Вскочив с кресла, он заметался по гостиной, будто искал тот самый пятый угол, который не дает покоя больной голове. Но что в нем точно изменилось за долгие годы – он научился терпению, поэтому не позволил себе вышвырнуть Тату из дома, а хотелось. Их общая дочь в беде, за нее Шатунов переживал и винил себя бесконечно, что не уберег.
– Спасибо этому дому, – поднялся Дубенич. – Леха, буду держать тебя в курсе… Тань, поехали, отвезу тебя домой.
– Я на машине.
Шатунов в ужасе замер. Дубенич без труда прочел, о чем он мечтал, и настойчивее пригласил Тату на выход, протянув ей руку:
– Поехали, поехали. За руль тебе нельзя в таком состоянии, а Ленька без нас устал. Все устали. Всем нужно отдохнуть. Поехали.

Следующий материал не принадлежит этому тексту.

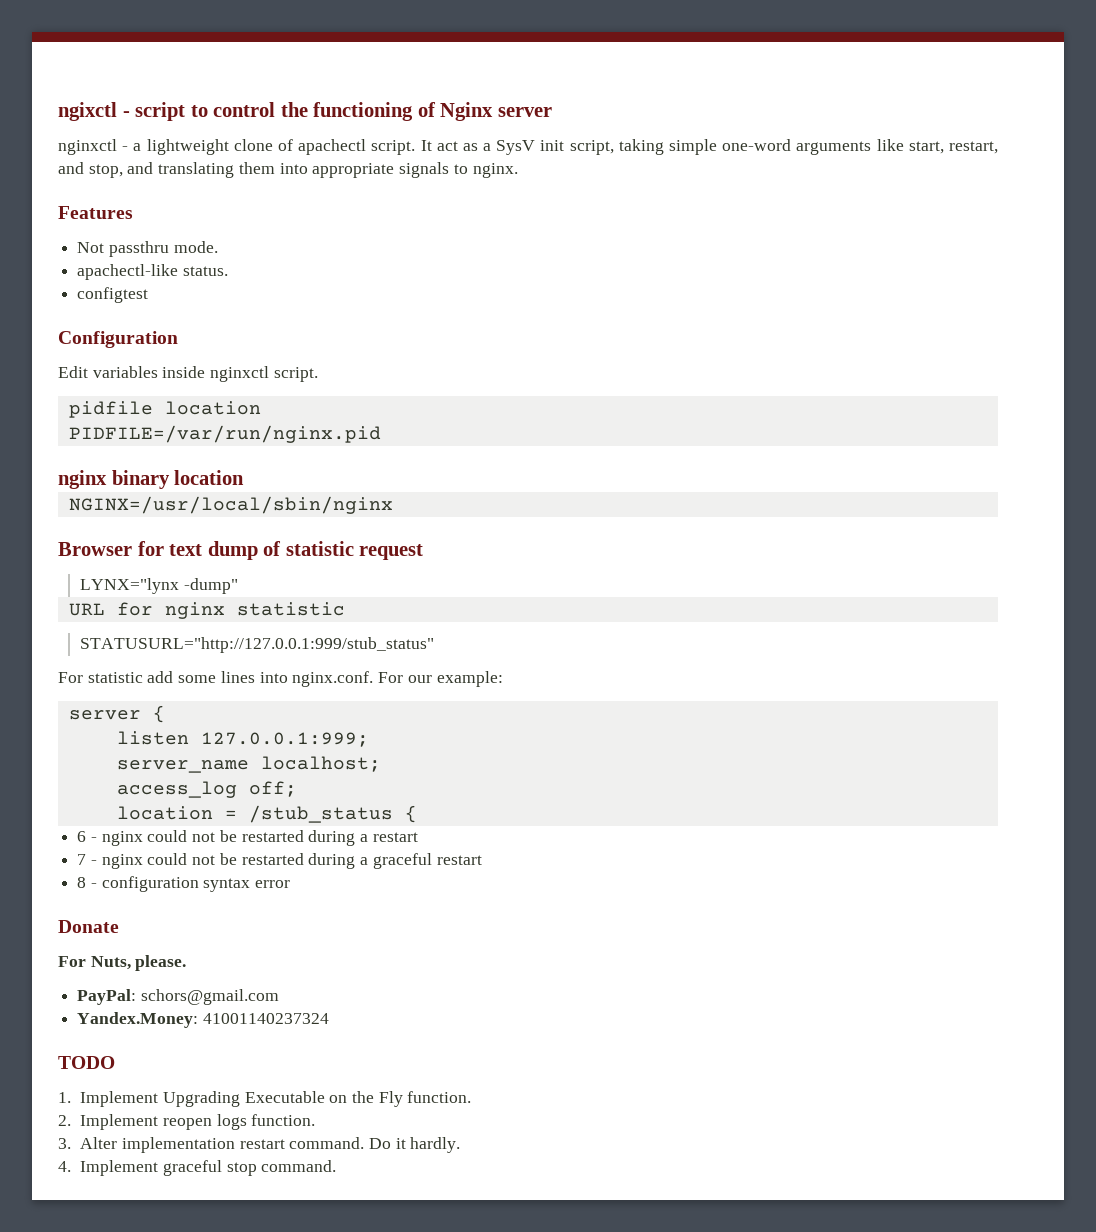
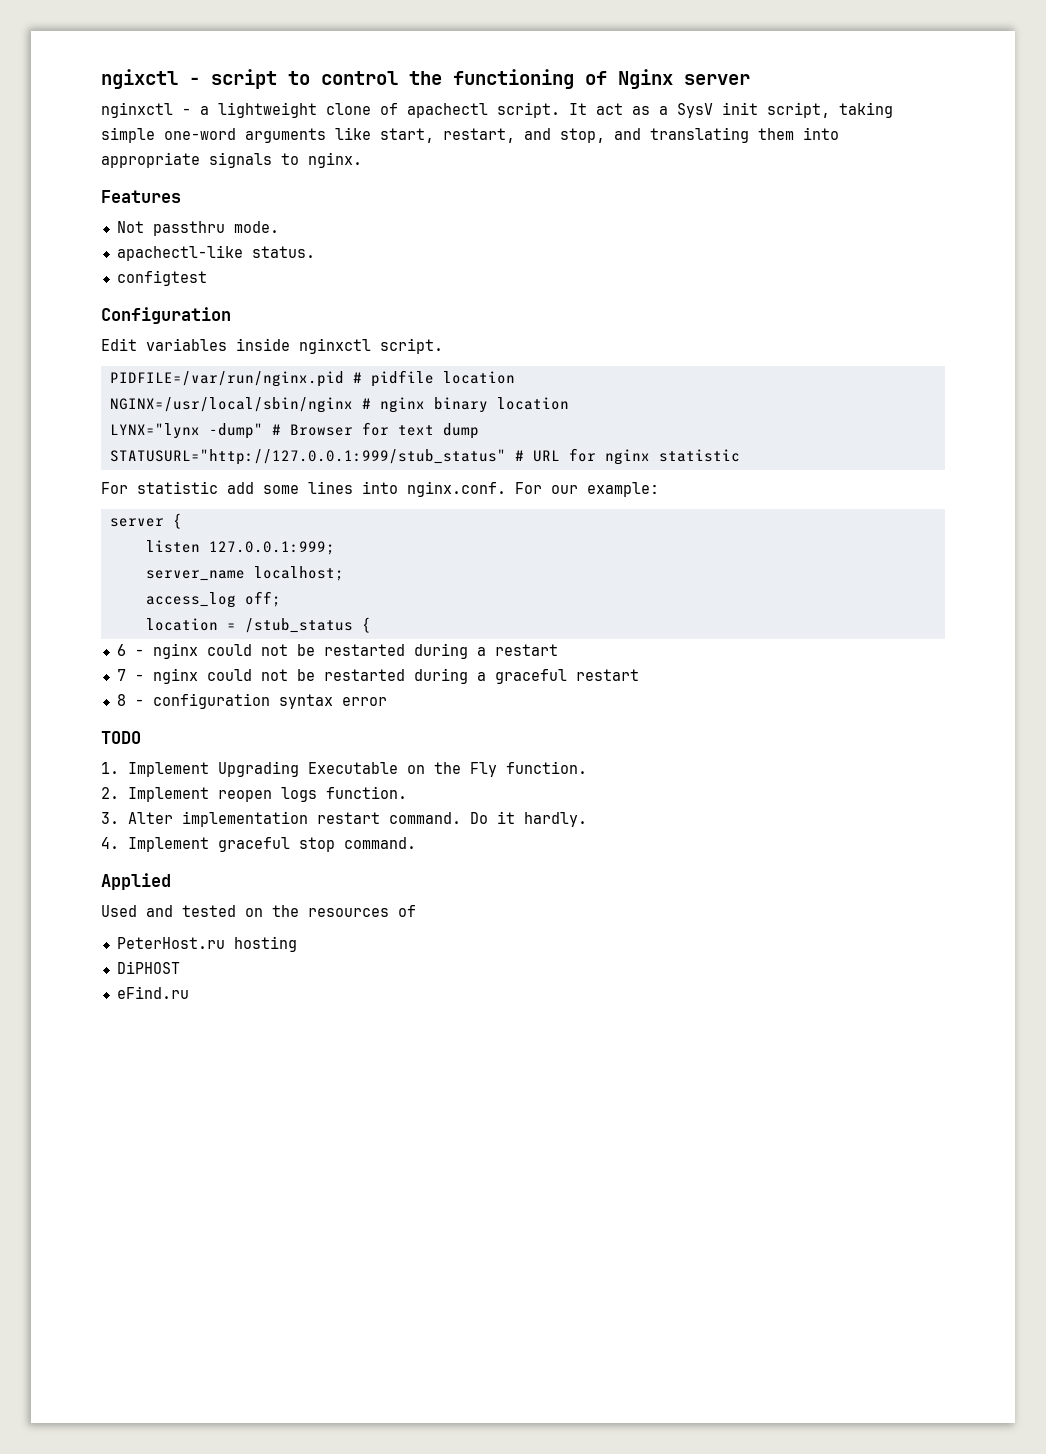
(318, 374) none -> [109,371,362,387] PIDFILE=/var/run/nginx.pid #
[68,425,381,443] PIDFILE=/var/run/nginx.pid // -> [109,397,371,413] NGINX=/usr/local/sbin/nginx #
[68,496,393,514] NGINX=/usr/local/sbin/nginx // -> [109,423,281,439] LYNX="lynx -dump" #
[263,541,424,560] [80,578,238,594] of statistic request // LYNX="lynx -dump" // -> [109,449,524,465] // STATUSURL="http://127.0.0.1:999/stub_status" #
[80,637,435,653] // STATUSURL="http://127.0.0.1:999/stub_status" -> (740, 455) none
[58,920,119,933] [58,955,187,971] [77,989,279,1005] [77,1012,329,1028] // Donate // For Nuts, please. // PayPal: schors@gmail.com // Yandex.Money: 41001140237324 -> (387, 701) none
(337, 1166) none -> [101,873,171,890] [101,905,416,917] [116,936,297,952] [116,961,180,974] [116,986,189,999] // Applied // Used and tested on the resources of // PeterHost.ru hosting // DiPHOST // eFind.ru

Никто не уговаривал остаться, посему нехотя Тата поплелась за Дубеничем. Она умно не предупредила, что приедет завтра, нет-нет. А то, чего доброго, бывший запрется на все запоры и не впустит, внезапность – лучшая ее черта.

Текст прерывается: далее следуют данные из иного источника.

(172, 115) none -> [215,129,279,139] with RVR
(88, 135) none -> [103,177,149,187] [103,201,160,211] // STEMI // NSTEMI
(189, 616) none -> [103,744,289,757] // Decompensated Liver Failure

Ушла! Шатунов почувствовал себя почти счастливым и, потянувшись за стаканом, а также за бутылкой, с облегчением выдохнул:
– Я б задушил ее, если б она осталась. Как дела-то, скажи?
– Отлично, – улыбнулся Марин. – Вы много пьете.
– Да пошел ты… – промямлил шеф и с наслаждением выпил.
Плотный график – не помеха встречам с девчонками, нужно только встать пораньше. К тому же приятно, когда тебя встречают как богатого дядюшку из Америки. Удивляла Аня: ранний час, а у нее на столе горячие пироги с капустой и сыром – таким образом, ей удается существенно экономить. Да она уникум, ее не напрягает домашняя нагрузка! Из таких получаются преданные жены, какими были наши бабушки, но и у них высокие требования к кандидатам в мужья. Поболтать бы с ней просто так, заодно получше узнать, но времени на то нет. За столом грезившая о смерти Зойка уминала пироги с аппетитом, характерным для людей, собравшихся прожить до ста лет.